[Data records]
"""

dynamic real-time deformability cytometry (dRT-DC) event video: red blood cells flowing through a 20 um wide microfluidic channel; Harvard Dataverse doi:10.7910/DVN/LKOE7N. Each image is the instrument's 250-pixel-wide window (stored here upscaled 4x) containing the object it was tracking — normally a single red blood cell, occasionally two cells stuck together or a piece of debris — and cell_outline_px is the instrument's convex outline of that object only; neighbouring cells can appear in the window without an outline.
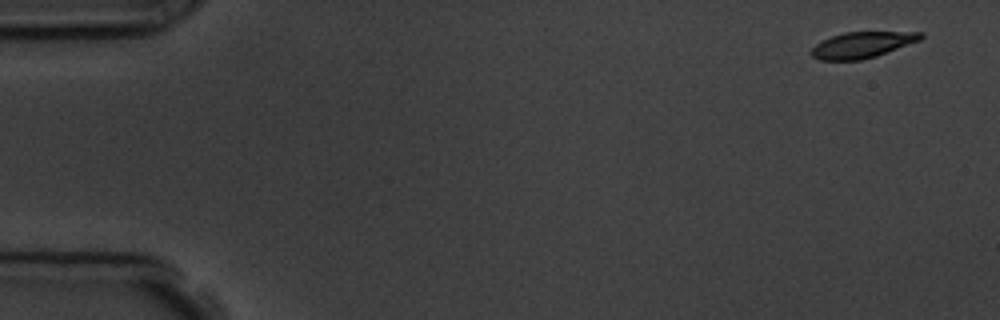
{"species": "common noctule bat (a hibernating species)", "species_latin": "Nyctalus noctula", "temperature_condition": "room temperature", "stored_images_in_passage": 6, "camera_frame_rate_fps": 3000, "um_per_image_px": 0.085, "animal": {"sex": "male", "body_mass_g": 19.5, "forearm_length_mm": 54.6}, "frame": {"image": 1, "passage_image": 1, "time_ms": 0.0, "image_size_px": [1000, 320], "cell_outline_px": [[924, 36], [920, 40], [876, 56], [860, 60], [820, 60], [812, 56], [812, 48], [816, 44], [832, 36], [844, 32], [924, 32]], "centroid_in_image_um": [73.3, 3.81], "position_along_channel_um": 11.7, "area_um2": 16.36}}
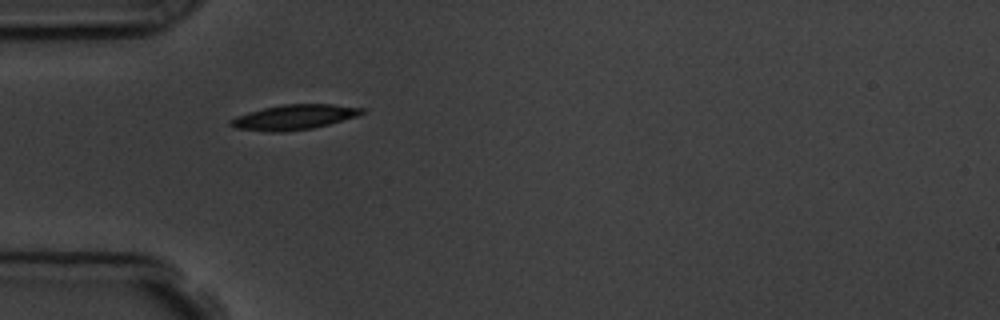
{"frame": {"image": 2, "passage_image": 5, "time_ms": 4.667, "image_size_px": [1000, 320], "cell_outline_px": [[364, 112], [356, 116], [328, 124], [312, 128], [284, 132], [268, 132], [236, 128], [228, 124], [228, 120], [236, 116], [248, 112], [264, 108], [284, 104], [332, 104], [364, 108]], "centroid_in_image_um": [24.94, 9.96], "position_along_channel_um": 60.1, "area_um2": 19.02}}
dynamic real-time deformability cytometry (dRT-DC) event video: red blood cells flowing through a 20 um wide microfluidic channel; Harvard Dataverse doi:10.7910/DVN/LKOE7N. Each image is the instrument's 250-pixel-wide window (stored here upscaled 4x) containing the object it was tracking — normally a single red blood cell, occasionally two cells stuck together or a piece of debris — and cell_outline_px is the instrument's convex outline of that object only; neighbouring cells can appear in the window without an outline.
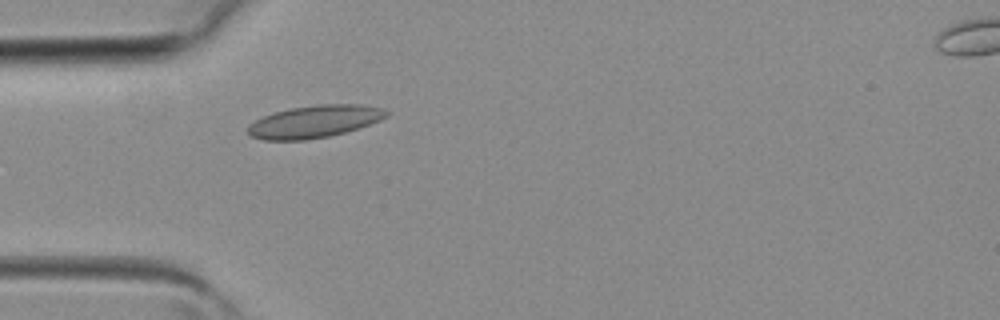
{"species": "common noctule bat (a hibernating species)", "species_latin": "Nyctalus noctula", "temperature_condition": "room temperature", "stored_images_in_passage": 4, "camera_frame_rate_fps": 3000, "um_per_image_px": 0.085, "animal": {"sex": "female", "body_mass_g": 19.3, "forearm_length_mm": 54.1}, "frame": {"image": 1, "passage_image": 1, "time_ms": 0.0, "image_size_px": [1000, 320], "cell_outline_px": [[392, 112], [388, 116], [380, 120], [344, 132], [328, 136], [304, 140], [264, 140], [252, 136], [248, 132], [248, 124], [264, 116], [276, 112], [292, 108], [320, 104], [364, 104], [384, 108]], "centroid_in_image_um": [26.78, 10.32], "position_along_channel_um": 58.2, "area_um2": 25.95}}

"""

[PROBLEM DETAILS]: Skip the pictures, then retype every line above exactly.

[PROBLEM SOLUTION]:
dynamic real-time deformability cytometry (dRT-DC) event video: red blood cells flowing through a 20 um wide microfluidic channel; Harvard Dataverse doi:10.7910/DVN/LKOE7N. Each image is the instrument's 250-pixel-wide window (stored here upscaled 4x) containing the object it was tracking — normally a single red blood cell, occasionally two cells stuck together or a piece of debris — and cell_outline_px is the instrument's convex outline of that object only; neighbouring cells can appear in the window without an outline.
{"species": "common noctule bat (a hibernating species)", "species_latin": "Nyctalus noctula", "temperature_condition": "room temperature", "stored_images_in_passage": 6, "camera_frame_rate_fps": 3000, "um_per_image_px": 0.085, "animal": {"sex": "male", "body_mass_g": 19.5, "forearm_length_mm": 54.6}, "frame": {"image": 1, "passage_image": 1, "time_ms": 0.0, "image_size_px": [1000, 320], "cell_outline_px": [[924, 36], [920, 40], [876, 56], [860, 60], [820, 60], [812, 56], [812, 48], [816, 44], [832, 36], [844, 32], [924, 32]], "centroid_in_image_um": [73.3, 3.81], "position_along_channel_um": 11.7, "area_um2": 16.36}}
{"frame": {"image": 2, "passage_image": 5, "time_ms": 4.667, "image_size_px": [1000, 320], "cell_outline_px": [[364, 112], [356, 116], [328, 124], [312, 128], [284, 132], [268, 132], [236, 128], [228, 124], [228, 120], [236, 116], [248, 112], [264, 108], [284, 104], [332, 104], [364, 108]], "centroid_in_image_um": [24.94, 9.96], "position_along_channel_um": 60.1, "area_um2": 19.02}}
dynamic real-time deformability cytometry (dRT-DC) event video: red blood cells flowing through a 20 um wide microfluidic channel; Harvard Dataverse doi:10.7910/DVN/LKOE7N. Each image is the instrument's 250-pixel-wide window (stored here upscaled 4x) containing the object it was tracking — normally a single red blood cell, occasionally two cells stuck together or a piece of debris — and cell_outline_px is the instrument's convex outline of that object only; neighbouring cells can appear in the window without an outline.
{"species": "common noctule bat (a hibernating species)", "species_latin": "Nyctalus noctula", "temperature_condition": "room temperature", "stored_images_in_passage": 4, "camera_frame_rate_fps": 3000, "um_per_image_px": 0.085, "animal": {"sex": "female", "body_mass_g": 19.3, "forearm_length_mm": 54.1}, "frame": {"image": 1, "passage_image": 1, "time_ms": 0.0, "image_size_px": [1000, 320], "cell_outline_px": [[392, 112], [388, 116], [380, 120], [344, 132], [328, 136], [304, 140], [264, 140], [252, 136], [248, 132], [248, 124], [264, 116], [276, 112], [292, 108], [320, 104], [364, 104], [384, 108]], "centroid_in_image_um": [26.78, 10.32], "position_along_channel_um": 58.2, "area_um2": 25.95}}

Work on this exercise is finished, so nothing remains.